Directive
Keep only the lines from the top of the listing through the one with "Recipe Index", and reproduce them unaltered.
--*--
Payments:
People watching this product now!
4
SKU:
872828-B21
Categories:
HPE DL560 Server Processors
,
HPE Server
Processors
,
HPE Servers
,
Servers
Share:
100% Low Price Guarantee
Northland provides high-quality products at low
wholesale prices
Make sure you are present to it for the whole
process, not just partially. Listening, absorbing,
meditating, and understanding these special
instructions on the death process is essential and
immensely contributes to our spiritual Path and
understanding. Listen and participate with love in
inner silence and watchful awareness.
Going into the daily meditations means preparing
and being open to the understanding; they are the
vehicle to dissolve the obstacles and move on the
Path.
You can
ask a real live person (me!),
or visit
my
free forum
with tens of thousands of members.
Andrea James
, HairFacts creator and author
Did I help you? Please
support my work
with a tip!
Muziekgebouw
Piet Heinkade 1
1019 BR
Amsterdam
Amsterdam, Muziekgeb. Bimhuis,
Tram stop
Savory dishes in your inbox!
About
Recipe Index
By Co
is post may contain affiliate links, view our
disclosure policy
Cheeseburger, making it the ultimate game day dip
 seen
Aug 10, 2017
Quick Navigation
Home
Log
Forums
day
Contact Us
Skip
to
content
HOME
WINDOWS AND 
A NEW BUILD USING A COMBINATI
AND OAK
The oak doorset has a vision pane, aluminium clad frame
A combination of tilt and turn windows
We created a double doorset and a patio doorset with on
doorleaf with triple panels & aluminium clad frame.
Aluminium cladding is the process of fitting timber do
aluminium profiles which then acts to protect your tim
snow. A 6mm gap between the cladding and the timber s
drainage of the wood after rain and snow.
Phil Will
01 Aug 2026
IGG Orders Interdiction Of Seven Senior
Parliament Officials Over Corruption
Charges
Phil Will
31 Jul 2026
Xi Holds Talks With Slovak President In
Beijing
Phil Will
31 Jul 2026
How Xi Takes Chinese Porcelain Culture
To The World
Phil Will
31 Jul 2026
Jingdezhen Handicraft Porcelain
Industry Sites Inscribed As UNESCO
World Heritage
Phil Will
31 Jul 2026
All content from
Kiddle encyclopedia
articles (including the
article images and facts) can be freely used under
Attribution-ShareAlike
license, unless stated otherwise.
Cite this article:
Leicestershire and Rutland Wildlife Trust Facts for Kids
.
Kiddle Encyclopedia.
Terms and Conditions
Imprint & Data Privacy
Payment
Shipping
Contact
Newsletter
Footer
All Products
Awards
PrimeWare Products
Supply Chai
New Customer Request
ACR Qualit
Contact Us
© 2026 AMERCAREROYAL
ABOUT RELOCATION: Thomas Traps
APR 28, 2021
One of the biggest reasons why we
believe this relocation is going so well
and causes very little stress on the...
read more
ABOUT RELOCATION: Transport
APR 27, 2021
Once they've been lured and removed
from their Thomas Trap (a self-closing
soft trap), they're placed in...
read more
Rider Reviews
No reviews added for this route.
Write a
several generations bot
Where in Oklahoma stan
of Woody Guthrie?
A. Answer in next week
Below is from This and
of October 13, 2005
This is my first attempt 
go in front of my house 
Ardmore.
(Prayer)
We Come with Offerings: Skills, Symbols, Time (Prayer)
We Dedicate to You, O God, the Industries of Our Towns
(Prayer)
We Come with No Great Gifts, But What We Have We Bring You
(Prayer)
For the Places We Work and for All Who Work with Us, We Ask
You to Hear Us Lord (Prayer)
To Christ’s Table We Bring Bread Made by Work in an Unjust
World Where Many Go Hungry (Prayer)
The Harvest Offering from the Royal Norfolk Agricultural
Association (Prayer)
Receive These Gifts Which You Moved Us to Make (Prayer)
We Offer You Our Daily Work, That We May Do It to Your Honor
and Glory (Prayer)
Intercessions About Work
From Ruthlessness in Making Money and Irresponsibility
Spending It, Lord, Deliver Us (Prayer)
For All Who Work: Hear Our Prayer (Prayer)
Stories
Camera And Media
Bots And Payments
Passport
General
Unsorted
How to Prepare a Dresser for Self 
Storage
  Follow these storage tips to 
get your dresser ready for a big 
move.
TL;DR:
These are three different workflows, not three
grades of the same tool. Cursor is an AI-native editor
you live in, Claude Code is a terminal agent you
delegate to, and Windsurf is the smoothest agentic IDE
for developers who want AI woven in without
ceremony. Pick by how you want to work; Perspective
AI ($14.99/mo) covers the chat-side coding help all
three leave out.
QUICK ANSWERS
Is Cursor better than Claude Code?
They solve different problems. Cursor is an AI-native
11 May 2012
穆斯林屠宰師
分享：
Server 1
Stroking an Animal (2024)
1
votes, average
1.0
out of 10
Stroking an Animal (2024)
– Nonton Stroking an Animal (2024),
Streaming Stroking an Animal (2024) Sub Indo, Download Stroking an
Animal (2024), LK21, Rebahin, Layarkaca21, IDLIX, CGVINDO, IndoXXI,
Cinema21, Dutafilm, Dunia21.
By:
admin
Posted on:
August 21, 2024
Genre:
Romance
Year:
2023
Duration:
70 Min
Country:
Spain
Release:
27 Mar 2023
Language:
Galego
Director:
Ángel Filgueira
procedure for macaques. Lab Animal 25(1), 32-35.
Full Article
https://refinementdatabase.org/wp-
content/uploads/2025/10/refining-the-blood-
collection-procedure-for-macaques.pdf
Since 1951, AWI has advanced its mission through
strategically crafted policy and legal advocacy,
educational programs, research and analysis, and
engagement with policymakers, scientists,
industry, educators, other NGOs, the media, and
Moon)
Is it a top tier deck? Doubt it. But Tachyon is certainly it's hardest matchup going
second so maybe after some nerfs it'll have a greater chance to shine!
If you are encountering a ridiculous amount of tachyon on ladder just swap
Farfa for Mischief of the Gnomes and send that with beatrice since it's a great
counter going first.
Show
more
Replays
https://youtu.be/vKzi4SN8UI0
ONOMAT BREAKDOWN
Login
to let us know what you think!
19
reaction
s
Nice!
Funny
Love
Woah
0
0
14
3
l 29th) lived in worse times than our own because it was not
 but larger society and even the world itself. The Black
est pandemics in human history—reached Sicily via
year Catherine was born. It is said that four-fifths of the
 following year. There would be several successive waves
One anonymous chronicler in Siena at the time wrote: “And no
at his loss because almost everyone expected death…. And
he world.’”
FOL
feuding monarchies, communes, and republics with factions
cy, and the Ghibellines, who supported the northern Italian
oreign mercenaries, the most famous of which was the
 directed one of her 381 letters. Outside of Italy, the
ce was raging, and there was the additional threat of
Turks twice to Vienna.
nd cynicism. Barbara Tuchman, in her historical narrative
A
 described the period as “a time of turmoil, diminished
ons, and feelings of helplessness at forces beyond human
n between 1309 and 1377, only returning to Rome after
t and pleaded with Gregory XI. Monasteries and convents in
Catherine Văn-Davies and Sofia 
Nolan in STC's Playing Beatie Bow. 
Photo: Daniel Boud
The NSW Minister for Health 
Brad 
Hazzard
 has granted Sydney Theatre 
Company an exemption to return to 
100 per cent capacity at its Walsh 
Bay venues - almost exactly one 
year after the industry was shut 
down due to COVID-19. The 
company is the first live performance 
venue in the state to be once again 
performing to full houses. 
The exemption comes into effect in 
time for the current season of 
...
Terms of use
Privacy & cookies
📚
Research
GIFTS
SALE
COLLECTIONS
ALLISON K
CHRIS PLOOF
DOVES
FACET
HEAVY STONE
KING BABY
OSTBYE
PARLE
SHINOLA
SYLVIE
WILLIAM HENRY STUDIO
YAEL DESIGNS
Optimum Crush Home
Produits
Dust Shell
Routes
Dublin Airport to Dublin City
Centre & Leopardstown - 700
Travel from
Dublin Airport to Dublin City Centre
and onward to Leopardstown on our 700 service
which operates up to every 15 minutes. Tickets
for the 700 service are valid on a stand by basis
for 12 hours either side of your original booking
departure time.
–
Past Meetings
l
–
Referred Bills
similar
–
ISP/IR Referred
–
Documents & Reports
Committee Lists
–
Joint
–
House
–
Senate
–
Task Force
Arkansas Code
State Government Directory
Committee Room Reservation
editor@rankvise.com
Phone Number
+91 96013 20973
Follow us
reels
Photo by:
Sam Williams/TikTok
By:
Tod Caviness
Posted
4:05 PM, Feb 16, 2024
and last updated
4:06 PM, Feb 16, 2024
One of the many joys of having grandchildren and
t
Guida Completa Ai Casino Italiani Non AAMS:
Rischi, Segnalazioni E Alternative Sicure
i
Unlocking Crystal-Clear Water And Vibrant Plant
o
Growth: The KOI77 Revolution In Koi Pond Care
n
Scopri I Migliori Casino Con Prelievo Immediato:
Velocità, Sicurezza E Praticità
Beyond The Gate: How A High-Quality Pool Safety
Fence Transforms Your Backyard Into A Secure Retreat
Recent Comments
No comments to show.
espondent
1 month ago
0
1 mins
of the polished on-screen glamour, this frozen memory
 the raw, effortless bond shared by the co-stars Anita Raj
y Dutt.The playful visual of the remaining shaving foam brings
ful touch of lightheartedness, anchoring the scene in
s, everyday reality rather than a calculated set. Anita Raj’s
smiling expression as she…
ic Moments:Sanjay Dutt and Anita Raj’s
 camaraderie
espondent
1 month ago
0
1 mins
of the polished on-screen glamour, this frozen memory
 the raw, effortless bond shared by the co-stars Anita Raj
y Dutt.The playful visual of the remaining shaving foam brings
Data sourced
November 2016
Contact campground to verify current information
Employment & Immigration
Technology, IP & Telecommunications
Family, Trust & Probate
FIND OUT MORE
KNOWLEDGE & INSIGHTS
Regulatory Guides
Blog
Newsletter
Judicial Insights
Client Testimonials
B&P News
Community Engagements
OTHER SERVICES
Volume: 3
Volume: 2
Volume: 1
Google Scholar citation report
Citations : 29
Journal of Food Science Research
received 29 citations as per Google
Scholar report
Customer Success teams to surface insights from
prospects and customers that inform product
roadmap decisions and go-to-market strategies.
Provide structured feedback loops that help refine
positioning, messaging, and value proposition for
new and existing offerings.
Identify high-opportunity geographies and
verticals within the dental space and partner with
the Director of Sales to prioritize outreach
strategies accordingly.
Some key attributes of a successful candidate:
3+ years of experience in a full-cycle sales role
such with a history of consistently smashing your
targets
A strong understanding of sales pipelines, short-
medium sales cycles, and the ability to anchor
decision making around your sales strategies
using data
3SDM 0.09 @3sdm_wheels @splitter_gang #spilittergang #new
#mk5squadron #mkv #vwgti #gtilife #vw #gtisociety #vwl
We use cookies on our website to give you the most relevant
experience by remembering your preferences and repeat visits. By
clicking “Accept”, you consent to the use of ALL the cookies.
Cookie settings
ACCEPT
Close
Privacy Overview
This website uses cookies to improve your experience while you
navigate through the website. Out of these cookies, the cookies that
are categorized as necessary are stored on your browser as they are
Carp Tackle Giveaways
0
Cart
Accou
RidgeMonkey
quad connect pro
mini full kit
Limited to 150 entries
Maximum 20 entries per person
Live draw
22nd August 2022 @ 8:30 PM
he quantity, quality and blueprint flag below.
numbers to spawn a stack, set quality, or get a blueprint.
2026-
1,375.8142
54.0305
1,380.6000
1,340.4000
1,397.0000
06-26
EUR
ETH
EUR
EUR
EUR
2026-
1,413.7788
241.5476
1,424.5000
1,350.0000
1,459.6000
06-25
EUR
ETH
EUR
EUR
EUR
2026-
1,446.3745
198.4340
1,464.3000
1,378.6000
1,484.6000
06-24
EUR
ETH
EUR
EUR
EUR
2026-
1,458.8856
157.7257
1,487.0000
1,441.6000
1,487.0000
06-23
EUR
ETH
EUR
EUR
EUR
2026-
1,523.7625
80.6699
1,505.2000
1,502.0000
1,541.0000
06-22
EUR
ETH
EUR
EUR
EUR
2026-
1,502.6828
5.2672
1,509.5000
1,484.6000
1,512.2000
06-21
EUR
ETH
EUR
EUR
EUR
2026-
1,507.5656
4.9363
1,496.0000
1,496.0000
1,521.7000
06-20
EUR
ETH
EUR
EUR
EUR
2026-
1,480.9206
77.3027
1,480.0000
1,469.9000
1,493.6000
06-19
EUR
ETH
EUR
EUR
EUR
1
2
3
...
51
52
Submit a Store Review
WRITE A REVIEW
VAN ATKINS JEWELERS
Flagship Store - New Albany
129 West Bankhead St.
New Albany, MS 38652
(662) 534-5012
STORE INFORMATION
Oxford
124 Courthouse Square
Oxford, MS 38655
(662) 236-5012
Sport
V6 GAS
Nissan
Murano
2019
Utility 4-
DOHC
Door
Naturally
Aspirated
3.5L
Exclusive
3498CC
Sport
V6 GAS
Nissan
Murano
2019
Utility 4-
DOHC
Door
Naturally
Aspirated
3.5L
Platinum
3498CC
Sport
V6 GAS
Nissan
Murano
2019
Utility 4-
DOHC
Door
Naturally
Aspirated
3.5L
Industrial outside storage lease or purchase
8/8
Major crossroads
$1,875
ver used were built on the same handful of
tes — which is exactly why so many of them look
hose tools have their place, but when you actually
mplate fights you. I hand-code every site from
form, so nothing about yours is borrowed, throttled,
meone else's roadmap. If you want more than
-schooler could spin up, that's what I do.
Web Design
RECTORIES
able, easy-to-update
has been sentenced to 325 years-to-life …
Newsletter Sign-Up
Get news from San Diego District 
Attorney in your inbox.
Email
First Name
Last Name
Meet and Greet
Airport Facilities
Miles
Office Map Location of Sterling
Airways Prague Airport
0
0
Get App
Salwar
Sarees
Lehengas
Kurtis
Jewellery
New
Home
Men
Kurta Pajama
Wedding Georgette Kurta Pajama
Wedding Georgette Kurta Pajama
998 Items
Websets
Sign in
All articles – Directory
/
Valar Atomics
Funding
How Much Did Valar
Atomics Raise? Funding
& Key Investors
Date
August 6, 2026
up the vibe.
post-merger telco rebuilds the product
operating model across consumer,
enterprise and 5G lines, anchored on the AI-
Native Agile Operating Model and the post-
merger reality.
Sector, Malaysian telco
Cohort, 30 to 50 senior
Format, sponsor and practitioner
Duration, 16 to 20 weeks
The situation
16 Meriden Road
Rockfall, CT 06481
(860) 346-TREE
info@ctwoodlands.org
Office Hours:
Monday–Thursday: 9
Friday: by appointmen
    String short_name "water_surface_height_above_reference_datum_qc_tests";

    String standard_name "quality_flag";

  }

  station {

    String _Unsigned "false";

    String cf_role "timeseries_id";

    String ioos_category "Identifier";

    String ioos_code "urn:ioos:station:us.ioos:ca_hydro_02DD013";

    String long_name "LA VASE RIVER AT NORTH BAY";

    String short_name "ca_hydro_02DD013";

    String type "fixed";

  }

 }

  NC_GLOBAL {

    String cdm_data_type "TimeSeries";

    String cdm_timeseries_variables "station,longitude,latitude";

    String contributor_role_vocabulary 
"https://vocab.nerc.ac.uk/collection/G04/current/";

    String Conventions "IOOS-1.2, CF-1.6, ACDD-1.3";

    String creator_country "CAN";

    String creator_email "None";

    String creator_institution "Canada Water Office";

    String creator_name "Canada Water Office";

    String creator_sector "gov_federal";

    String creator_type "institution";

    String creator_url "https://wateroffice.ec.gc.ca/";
--*--
The answer
Payments:
People watching this product now!
4
SKU:
872828-B21
Categories:
HPE DL560 Server Processors
,
HPE Server
Processors
,
HPE Servers
,
Servers
Share:
100% Low Price Guarantee
Northland provides high-quality products at low
wholesale prices
Make sure you are present to it for the whole
process, not just partially. Listening, absorbing,
meditating, and understanding these special
instructions on the death process is essential and
immensely contributes to our spiritual Path and
understanding. Listen and participate with love in
inner silence and watchful awareness.
Going into the daily meditations means preparing
and being open to the understanding; they are the
vehicle to dissolve the obstacles and move on the
Path.
You can
ask a real live person (me!),
or visit
my
free forum
with tens of thousands of members.
Andrea James
, HairFacts creator and author
Did I help you? Please
support my work
with a tip!
Muziekgebouw
Piet Heinkade 1
1019 BR
Amsterdam
Amsterdam, Muziekgeb. Bimhuis,
Tram stop
Savory dishes in your inbox!
About
Recipe Index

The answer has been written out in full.